## OBJECTIVE
Please copy the entries word for word, from the line with "longitude: -75.5988" up to and including the line with "longitude: 121.7001".

begin RECORDS FOR THIS TASK

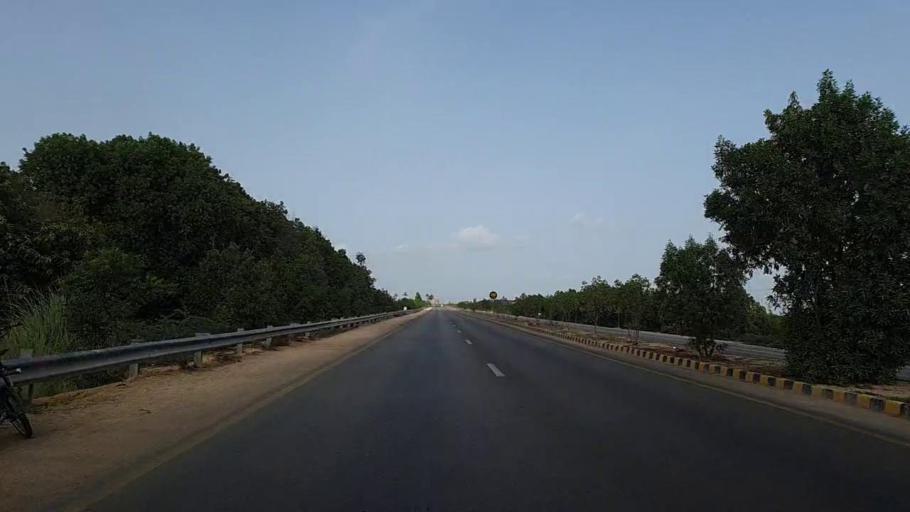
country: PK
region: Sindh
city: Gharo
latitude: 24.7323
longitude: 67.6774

end RECORDS FOR THIS TASK
begin RECORDS FOR THIS TASK

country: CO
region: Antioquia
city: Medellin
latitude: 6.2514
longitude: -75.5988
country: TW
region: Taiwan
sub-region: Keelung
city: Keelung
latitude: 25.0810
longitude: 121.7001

end RECORDS FOR THIS TASK

## FINISHED TASK
longitude: -75.5988
country: TW
region: Taiwan
sub-region: Keelung
city: Keelung
latitude: 25.0810
longitude: 121.7001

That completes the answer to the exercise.